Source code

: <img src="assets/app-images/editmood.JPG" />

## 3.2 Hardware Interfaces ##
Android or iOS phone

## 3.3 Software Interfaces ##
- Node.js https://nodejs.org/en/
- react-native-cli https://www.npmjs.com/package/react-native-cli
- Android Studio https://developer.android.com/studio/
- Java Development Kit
+===+
◆ What to produce:
Give the number of lines above containing the word "Interfaces", with no other text.

◆ Response below:
2